Asserting this does not make it true. You do have a point, though it is a little hidden by the anger. It is possible to move a nation's entire military from one point to another. However, wouldn't that be possible in a capacity-based system as well, if you had sufficient population and improvements for the requisite capacity points? To avoid that, you would have to tune the capacity implementation such that the railroad's capacity in a given turn would only be enough to move part of the army, which is a tricky balancing act.
Aussie_Lurker said:
I don't see how this is any better, or more realistic, than the system which I have proposed.
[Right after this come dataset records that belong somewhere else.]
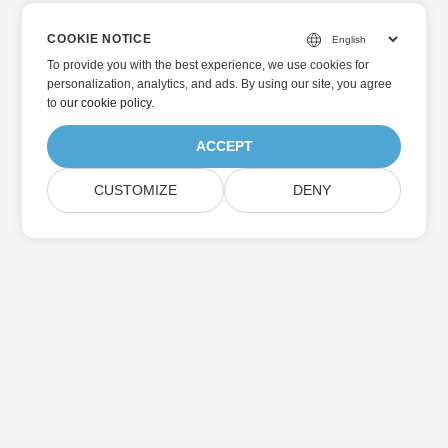
COOKIE NOTICE
To provide you with the best experience, we use cookies for
personalization, analytics, and ads. By using our site, you agree
to
our cookie policy
.
ACCEPT
CUSTOMIZE
DENY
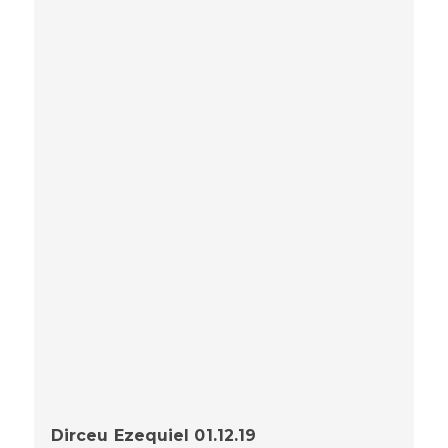
Dirceu Ezequiel 01.12.19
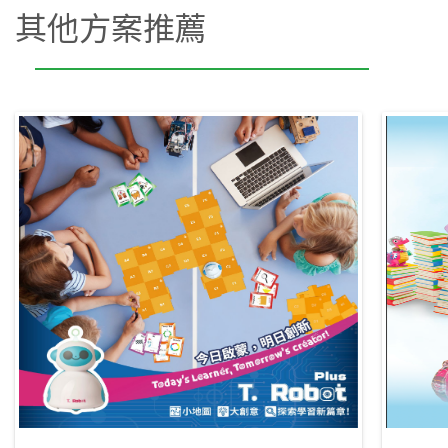
其他方案推薦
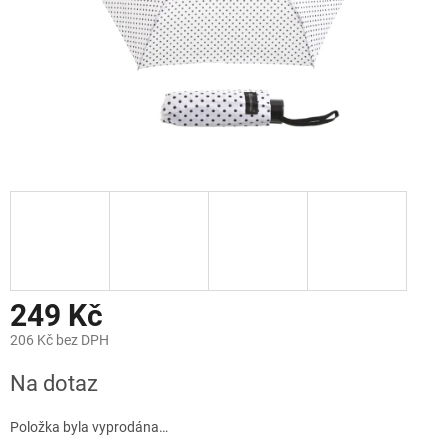
249 Kč
206 Kč bez DPH
Měrná
Na dotaz
cena:
Položka byla vyprodána…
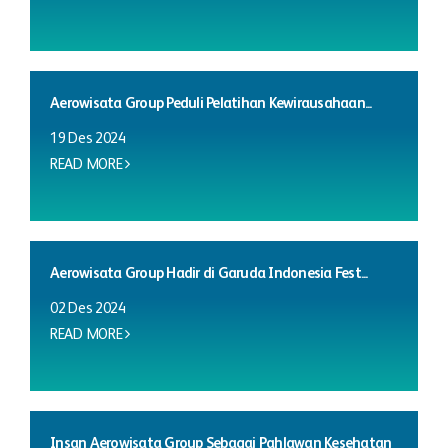
Aerowisata Group Peduli Pelatihan Kewirausahaan...
19 Des 2024
READ MORE
Aerowisata Group Hadir di Garuda Indonesia Fest...
02 Des 2024
READ MORE
Insan Aerowisata Group Sebagai Pahlawan Kesehatan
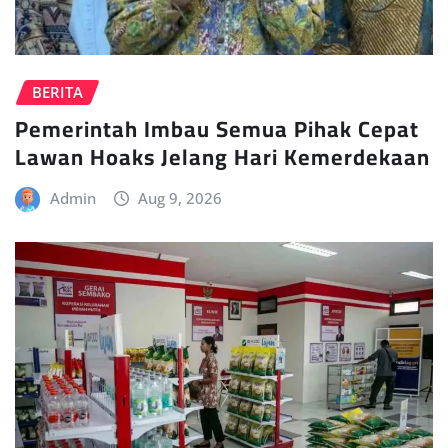
BERITA
Pemerintah Imbau Semua Pihak Cepat
Lawan Hoaks Jelang Hari Kemerdekaan
Admin
Aug 9, 2026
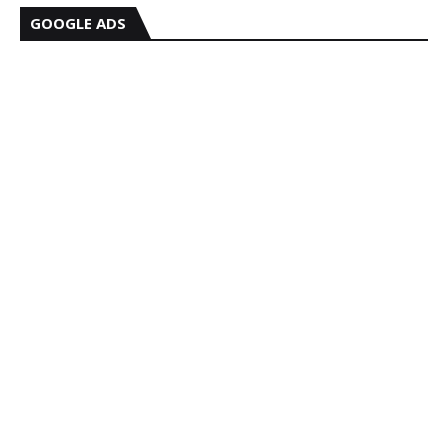
GOOGLE ADS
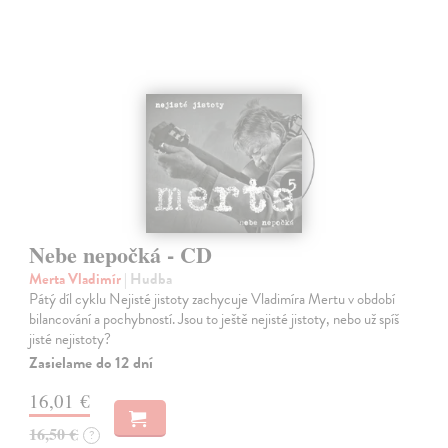
Nebe nepočká - CD
Merta Vladimír
| Hudba
Pátý díl cyklu Nejisté jistoty zachycuje Vladimíra Mertu v období
bilancování a pochybností. Jsou to ještě nejisté jistoty, nebo už spíš
jisté nejistoty?
Zasielame do 12 dní
16,01 €
16,50 €
?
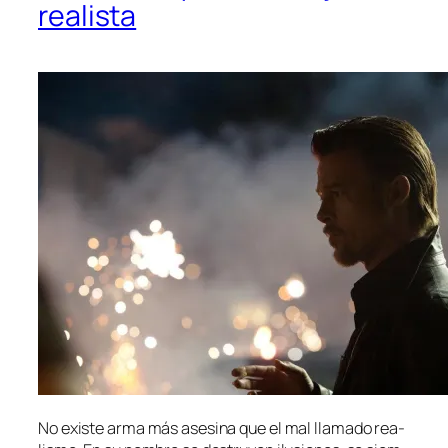
realista
No exis­te ar­ma más ase­si­na que el mal lla­ma­do rea­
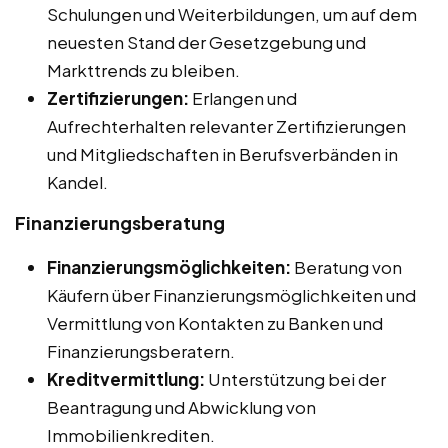
Schulungen und Weiterbildungen, um auf dem
neuesten Stand der Gesetzgebung und
Markttrends zu bleiben.
Zertifizierungen:
Erlangen und
Aufrechterhalten relevanter Zertifizierungen
und Mitgliedschaften in Berufsverbänden in
Kandel.
Finanzierungsberatung
Finanzierungsmöglichkeiten:
Beratung von
Käufern über Finanzierungsmöglichkeiten und
Vermittlung von Kontakten zu Banken und
Finanzierungsberatern.
Kreditvermittlung:
Unterstützung bei der
Beantragung und Abwicklung von
Immobilienkrediten.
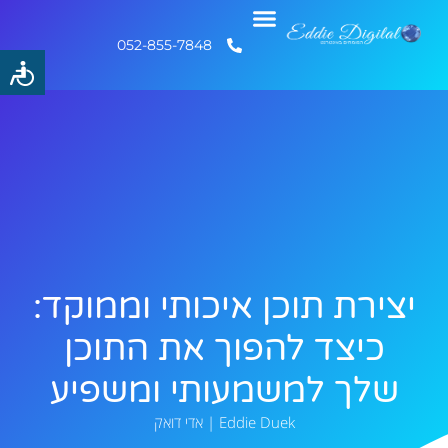
052-855-7848
יצירת תוכן איכותי וממוקד:
כיצד להפוך את התוכן
שלך למשמעותי ומשפיע
Eddie Duek | אדי דואק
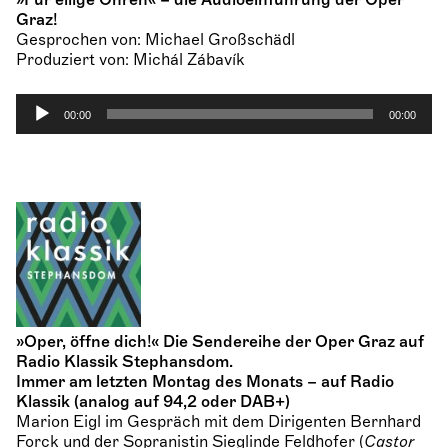
»Für eilige Ohren« – die Audioeinführung der Oper
Graz!
Gesprochen von: Michael Großschädl
Produziert von: Michál Zábavík
A
00:00
00:00
u
d
i
o
-
P
l
a
y
e
r
»Oper, öffne dich!« Die Sendereihe der Oper Graz auf
Radio Klassik Stephansdom.
Immer am letzten Montag des Monats – auf Radio
Klassik (analog auf 94,2 oder DAB+)
Marion Eigl
im Gespräch mit dem Dirigenten
Bernhard
Forck
und der Sopranistin
Sieglinde Feldhofer
(
Castor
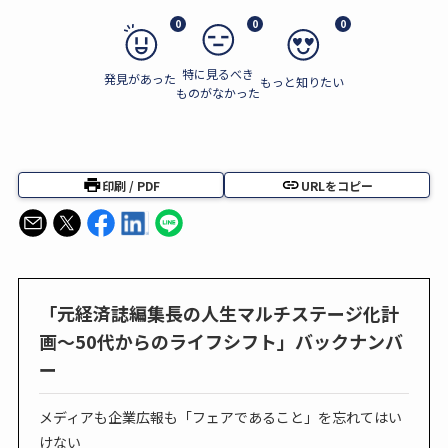
0
0
0
特に見るべき
発見があった
もっと知りたい
ものがなかった
印刷 / PDF
URLをコピー
「元経済誌編集長の人生マルチステージ化計
画～50代からのライフシフト」バックナンバ
ー
メディアも企業広報も「フェアであること」を忘れてはい
けない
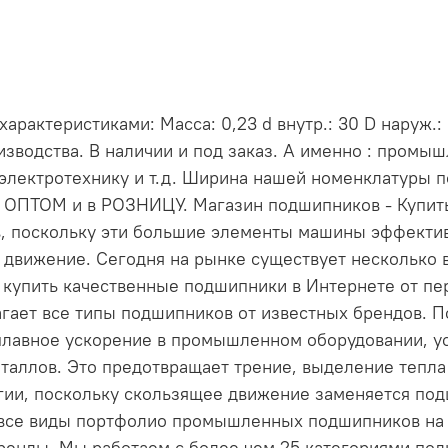
актеристиками: Масса: 0,23 d внутр.: 30 D наруж.: 
зводства. В наличии и под заказ. А именно : промы
электротехнику и т.д. Ширина нашей номенклатуры 
и ОПТОМ и в РОЗНИЦУ. Магазин подшипников - Купи
, поскольку эти большие элементы машины эффект
 движение. Сегодня на рынке существует несколько 
е купить качественные подшипники в Интернете от пе
длагает все типы подшипников от известных брендов
лавное ускорение в промышленном оборудовании, ус
таллов. Это предотвращает трение, выделение тепла 
ргии, поскольку скользящее движение заменяется по
 все виды портфолио промышленных подшипников на н
енды. Мы работаем с более чем 25 категориями по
A railroad's effects are not dependent on any distant actions. If I have a railroad west of Paris, it behaves the same regardless of what size Marseilles is or whether Brest has a train station. Trains slow down when passing through cities, but, otherwise, rail lines have very high capacity. Railroads lack the flexibility that roads have in moving from one arbitrary point to another; they tend to be more like spokes connecting cities than omnipresent infrastructure. Railroads are for movement of goods and units up to but not including the "last mile." Players would not be able to use railroads to deploy military units to fight; nor would it be easy for a unit to fight, get on the railroad, and go to the other side of the continent. Railroads have a high cost to construct, but a low cost to use in comparison to ordinary roads.
Aussie_Lurker said:
The fact is that there is only a single point at which my system is unrealistic, and it is the one which I have freely and readily admitted, and have explained its neccessity from a gameplay point of view. However, in the area of the effect of population and technology on RR capacity, I am actually pretty close to the mark in realism terms.
I counted three:
1) Capacity is common throughout the empire
2) Capacity increases automatically with population
3) Building a rail-related improvement increases capacity
Maybe you counted those as a single one.
I think, if nothing else, this conversation tells me that infinite movement may be the least of all evils.